Exercise objective: Only the pictures are to be dropped; the rest of the data below is to be duplicated exactly.

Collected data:
=== Section Start ===

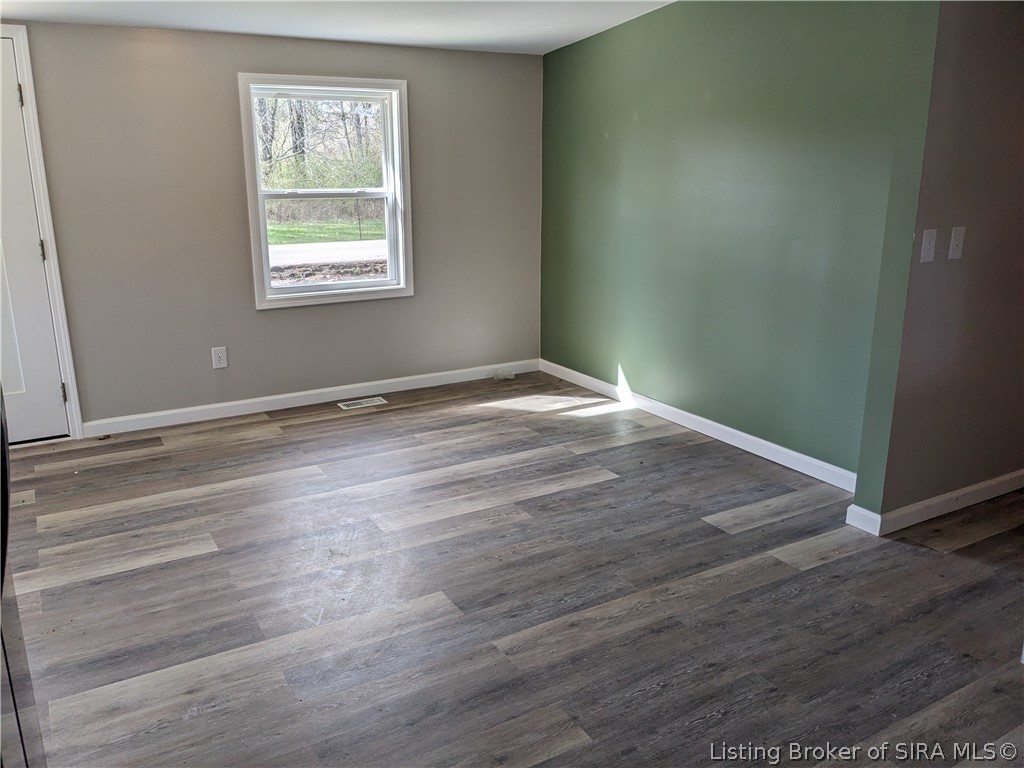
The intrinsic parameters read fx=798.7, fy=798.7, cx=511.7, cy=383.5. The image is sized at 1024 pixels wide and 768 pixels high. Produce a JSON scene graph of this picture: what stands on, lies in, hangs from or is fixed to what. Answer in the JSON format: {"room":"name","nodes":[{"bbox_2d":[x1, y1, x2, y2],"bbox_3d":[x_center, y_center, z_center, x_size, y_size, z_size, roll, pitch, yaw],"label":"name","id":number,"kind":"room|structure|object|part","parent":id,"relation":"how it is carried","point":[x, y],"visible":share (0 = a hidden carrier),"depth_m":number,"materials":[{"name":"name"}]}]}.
{"room":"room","nodes":[
{"label":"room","id":0,"kind":"room"},
{"bbox_2d":[0,19,542,434],"bbox_3d":[-1.665,-0.906,4.599,4.417,2.217,0.155,-9,17,-29],"label":"beige wall","id":1,"kind":"structure","parent":0,"point":[278,321],"depth_m":4.56,"materials":[{"name":"paint"}]},
{"bbox_2d":[0,33,69,446],"bbox_3d":[-2.786,-0.628,3.904,0.896,2.031,0.093,-9,17,-29],"label":"door","id":2,"kind":"structure","parent":1,"relation":"in","point":[45,315],"depth_m":4.14,"materials":[{"name":"white paint"}]},
{"bbox_3d":[-2.486,-1.454,4.049,0.026,0.109,0.029,-9,17,-29],"label":"hinge","id":3,"kind":"part","parent":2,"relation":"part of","materials":[{"name":"metal"}]},
{"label":"hinge","id":4,"kind":"part","parent":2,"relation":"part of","materials":[{"name":"metal"}]},
{"bbox_3d":[-2.462,0.045,4.403,0.027,0.101,0.029,-9,17,-29],"label":"hinge","id":5,"kind":"part","parent":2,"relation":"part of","materials":[{"name":"metal"}]},
{"bbox_2d":[0,25,84,438],"bbox_3d":[-2.787,-0.691,3.989,0.920,2.120,0.166,-9,17,-29],"label":"door frame","id":6,"kind":"structure","parent":1,"relation":"attached to","point":[68,356],"depth_m":4.09,"materials":[{"name":"white paint"}]},
{"bbox_2d":[211,346,227,369],"bbox_3d":[-1.706,-0.154,4.658,0.076,0.123,0.009,-9,17,-29],"label":"wall socket","id":7,"kind":"object","parent":1,"relation":"attached to","point":[217,360],"visible":0.99,"depth_m":4.66,"materials":[{"name":"white plastic"}]},
{"bbox_2d":[78,359,542,437],"bbox_3d":[-1.087,0.058,5.096,3.101,0.090,0.014,-9,17,-29],"label":"baseboard","id":8,"kind":"structure","parent":1,"relation":"attached to","point":[283,396],"depth_m":4.93,"materials":[{"name":"white paint"}]},
{"bbox_2d":[238,74,413,308],"bbox_3d":[-1.124,-1.171,4.919,1.004,1.334,0.164,-9,17,-29],"label":"window","id":9,"kind":"structure","parent":1,"relation":"in","point":[359,285],"depth_m":4.93,"materials":[{"name":"white"}]},
{"bbox_3d":[-1.156,-0.905,5.101,0.756,0.687,0.051,-9,17,-29],"label":"sash","id":10,"kind":"part","parent":9,"relation":"part of","materials":[{"name":"white plastic"}]},
{"bbox_2d":[0,0,674,54],"bbox_3d":[-0.184,-1.418,2.138,4.537,0.138,5.395,-9,17,-29],"label":"ceiling","id":11,"kind":"structure","parent":0,"point":[579,37],"depth_m":4.10,"materials":[{"name":"white paint"}]},
{"bbox_2d":[3,371,1023,767],"bbox_3d":[0.366,0.843,2.555,5.539,0.104,6.401,-9,17,-29],"label":"floor","id":12,"kind":"structure","parent":0,"point":[810,571],"depth_m":2.74,"materials":[{"name":"brown wood"}]},
{"bbox_2d":[0,388,45,767],"bbox_3d":[-1.167,0.280,1.087,0.825,1.764,0.928,-9,17,-29],"label":"refrigerator","id":13,"kind":"object","parent":12,"relation":"on","point":[5,482],"visible":0.98,"depth_m":1.36,"materials":[{"name":"metal"}]},
{"bbox_2d":[337,396,387,409],"bbox_3d":[-0.943,0.120,5.022,0.290,0.007,0.128,-9,17,-29],"label":"floor vent","id":14,"kind":"object","parent":12,"relation":"in","point":[363,403],"visible":0.97,"depth_m":5.01,"materials":[{"name":"metal"}]},
{"bbox_2d":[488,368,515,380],"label":"plastic bag","id":15,"kind":"object","parent":12,"relation":"on","point":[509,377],"visible":0.98,"depth_m":5.59,"materials":[{"name":"plastic"}]},
{"bbox_2d":[536,0,938,493],"bbox_3d":[0.960,-0.960,4.427,0.146,2.407,2.917,-9,17,-29],"label":"green wall","id":16,"kind":"structure","parent":0,"point":[588,44],"depth_m":4.05,"materials":[{"name":"green paint"}]},
{"bbox_2d":[537,359,857,492],"bbox_3d":[0.929,0.176,4.643,0.015,0.092,2.909,-9,17,-29],"label":"baseboard","id":17,"kind":"structure","parent":16,"relation":"attached to","point":[724,427],"depth_m":4.34,"materials":[{"name":"white paint"}]},
{"bbox_2d":[857,0,1023,529],"bbox_3d":[2.141,-0.699,3.363,1.647,2.436,0.138,-9,17,-29],"label":"right wall","id":18,"kind":"structure","parent":0,"point":[997,57],"depth_m":3.12,"materials":[{"name":"paint"}]},
{"bbox_2d":[919,229,936,262],"bbox_3d":[1.567,-0.515,2.999,0.066,0.119,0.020,-9,17,-29],"label":"light switch","id":19,"kind":"object","parent":18,"relation":"attached to","point":[927,242],"visible":0.98,"depth_m":3.00,"materials":[{"name":"white plastic"}]},
{"bbox_2d":[847,470,1023,536],"bbox_3d":[2.303,0.430,3.672,2.062,0.089,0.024,-9,17,-29],"label":"baseboard","id":20,"kind":"structure","parent":18,"relation":"attached to","point":[993,480],"depth_m":3.37,"materials":[{"name":"white paint"}]},
{"bbox_2d":[947,226,965,260],"bbox_3d":[1.720,-0.541,3.080,0.069,0.122,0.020,-9,17,-29],"label":"light switch","id":21,"kind":"object","parent":18,"relation":"attached to","point":[955,244],"visible":0.97,"depth_m":3.08,"materials":[{"name":"white plastic"}]},
{"label":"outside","id":22,"kind":"structure","parent":0,"visible":0},
{"bbox_2d":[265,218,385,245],"label":"lawn","id":23,"kind":"structure","parent":22,"point":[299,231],"materials":[{"name":"green plant"}]},
{"bbox_2d":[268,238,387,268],"label":"road","id":24,"kind":"structure","parent":22,"point":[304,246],"materials":[{"name":"grey asphalt"}]},
{"label":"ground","id":25,"kind":"structure","parent":22,"visible":0},
{"bbox_2d":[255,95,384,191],"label":"trees","id":26,"kind":"object","parent":25,"relation":"on","point":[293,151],"visible":0.27,"materials":[{"name":"green plant"}]}
]}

=== Section End ===

Output for this task:
The intrinsic parameters read fx=798.7, fy=798.7, cx=511.7, cy=383.5. The image is sized at 1024 pixels wide and 768 pixels high. Produce a JSON scene graph of this picture: what stands on, lies in, hangs from or is fixed to what. Answer in the JSON format: {"room":"name","nodes":[{"bbox_2d":[x1, y1, x2, y2],"bbox_3d":[x_center, y_center, z_center, x_size, y_size, z_size, roll, pitch, yaw],"label":"name","id":number,"kind":"room|structure|object|part","parent":id,"relation":"how it is carried","point":[x, y],"visible":share (0 = a hidden carrier),"depth_m":number,"materials":[{"name":"name"}]}]}.
{"room":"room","nodes":[
{"label":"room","id":0,"kind":"room"},
{"bbox_2d":[0,19,542,434],"bbox_3d":[-1.665,-0.906,4.599,4.417,2.217,0.155,-9,17,-29],"label":"beige wall","id":1,"kind":"structure","parent":0,"point":[278,321],"depth_m":4.56,"materials":[{"name":"paint"}]},
{"bbox_2d":[0,33,69,446],"bbox_3d":[-2.786,-0.628,3.904,0.896,2.031,0.093,-9,17,-29],"label":"door","id":2,"kind":"structure","parent":1,"relation":"in","point":[45,315],"depth_m":4.14,"materials":[{"name":"white paint"}]},
{"bbox_3d":[-2.486,-1.454,4.049,0.026,0.109,0.029,-9,17,-29],"label":"hinge","id":3,"kind":"part","parent":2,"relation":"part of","materials":[{"name":"metal"}]},
{"label":"hinge","id":4,"kind":"part","parent":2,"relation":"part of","materials":[{"name":"metal"}]},
{"bbox_3d":[-2.462,0.045,4.403,0.027,0.101,0.029,-9,17,-29],"label":"hinge","id":5,"kind":"part","parent":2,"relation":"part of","materials":[{"name":"metal"}]},
{"bbox_2d":[0,25,84,438],"bbox_3d":[-2.787,-0.691,3.989,0.920,2.120,0.166,-9,17,-29],"label":"door frame","id":6,"kind":"structure","parent":1,"relation":"attached to","point":[68,356],"depth_m":4.09,"materials":[{"name":"white paint"}]},
{"bbox_2d":[211,346,227,369],"bbox_3d":[-1.706,-0.154,4.658,0.076,0.123,0.009,-9,17,-29],"label":"wall socket","id":7,"kind":"object","parent":1,"relation":"attached to","point":[217,360],"visible":0.99,"depth_m":4.66,"materials":[{"name":"white plastic"}]},
{"bbox_2d":[78,359,542,437],"bbox_3d":[-1.087,0.058,5.096,3.101,0.090,0.014,-9,17,-29],"label":"baseboard","id":8,"kind":"structure","parent":1,"relation":"attached to","point":[283,396],"depth_m":4.93,"materials":[{"name":"white paint"}]},
{"bbox_2d":[238,74,413,308],"bbox_3d":[-1.124,-1.171,4.919,1.004,1.334,0.164,-9,17,-29],"label":"window","id":9,"kind":"structure","parent":1,"relation":"in","point":[359,285],"depth_m":4.93,"materials":[{"name":"white"}]},
{"bbox_3d":[-1.156,-0.905,5.101,0.756,0.687,0.051,-9,17,-29],"label":"sash","id":10,"kind":"part","parent":9,"relation":"part of","materials":[{"name":"white plastic"}]},
{"bbox_2d":[0,0,674,54],"bbox_3d":[-0.184,-1.418,2.138,4.537,0.138,5.395,-9,17,-29],"label":"ceiling","id":11,"kind":"structure","parent":0,"point":[579,37],"depth_m":4.10,"materials":[{"name":"white paint"}]},
{"bbox_2d":[3,371,1023,767],"bbox_3d":[0.366,0.843,2.555,5.539,0.104,6.401,-9,17,-29],"label":"floor","id":12,"kind":"structure","parent":0,"point":[810,571],"depth_m":2.74,"materials":[{"name":"brown wood"}]},
{"bbox_2d":[0,388,45,767],"bbox_3d":[-1.167,0.280,1.087,0.825,1.764,0.928,-9,17,-29],"label":"refrigerator","id":13,"kind":"object","parent":12,"relation":"on","point":[5,482],"visible":0.98,"depth_m":1.36,"materials":[{"name":"metal"}]},
{"bbox_2d":[337,396,387,409],"bbox_3d":[-0.943,0.120,5.022,0.290,0.007,0.128,-9,17,-29],"label":"floor vent","id":14,"kind":"object","parent":12,"relation":"in","point":[363,403],"visible":0.97,"depth_m":5.01,"materials":[{"name":"metal"}]},
{"bbox_2d":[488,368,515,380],"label":"plastic bag","id":15,"kind":"object","parent":12,"relation":"on","point":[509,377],"visible":0.98,"depth_m":5.59,"materials":[{"name":"plastic"}]},
{"bbox_2d":[536,0,938,493],"bbox_3d":[0.960,-0.960,4.427,0.146,2.407,2.917,-9,17,-29],"label":"green wall","id":16,"kind":"structure","parent":0,"point":[588,44],"depth_m":4.05,"materials":[{"name":"green paint"}]},
{"bbox_2d":[537,359,857,492],"bbox_3d":[0.929,0.176,4.643,0.015,0.092,2.909,-9,17,-29],"label":"baseboard","id":17,"kind":"structure","parent":16,"relation":"attached to","point":[724,427],"depth_m":4.34,"materials":[{"name":"white paint"}]},
{"bbox_2d":[857,0,1023,529],"bbox_3d":[2.141,-0.699,3.363,1.647,2.436,0.138,-9,17,-29],"label":"right wall","id":18,"kind":"structure","parent":0,"point":[997,57],"depth_m":3.12,"materials":[{"name":"paint"}]},
{"bbox_2d":[919,229,936,262],"bbox_3d":[1.567,-0.515,2.999,0.066,0.119,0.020,-9,17,-29],"label":"light switch","id":19,"kind":"object","parent":18,"relation":"attached to","point":[927,242],"visible":0.98,"depth_m":3.00,"materials":[{"name":"white plastic"}]},
{"bbox_2d":[847,470,1023,536],"bbox_3d":[2.303,0.430,3.672,2.062,0.089,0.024,-9,17,-29],"label":"baseboard","id":20,"kind":"structure","parent":18,"relation":"attached to","point":[993,480],"depth_m":3.37,"materials":[{"name":"white paint"}]},
{"bbox_2d":[947,226,965,260],"bbox_3d":[1.720,-0.541,3.080,0.069,0.122,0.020,-9,17,-29],"label":"light switch","id":21,"kind":"object","parent":18,"relation":"attached to","point":[955,244],"visible":0.97,"depth_m":3.08,"materials":[{"name":"white plastic"}]},
{"label":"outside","id":22,"kind":"structure","parent":0,"visible":0},
{"bbox_2d":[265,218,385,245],"label":"lawn","id":23,"kind":"structure","parent":22,"point":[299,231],"materials":[{"name":"green plant"}]},
{"bbox_2d":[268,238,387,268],"label":"road","id":24,"kind":"structure","parent":22,"point":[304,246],"materials":[{"name":"grey asphalt"}]},
{"label":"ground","id":25,"kind":"structure","parent":22,"visible":0},
{"bbox_2d":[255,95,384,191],"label":"trees","id":26,"kind":"object","parent":25,"relation":"on","point":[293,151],"visible":0.27,"materials":[{"name":"green plant"}]}
]}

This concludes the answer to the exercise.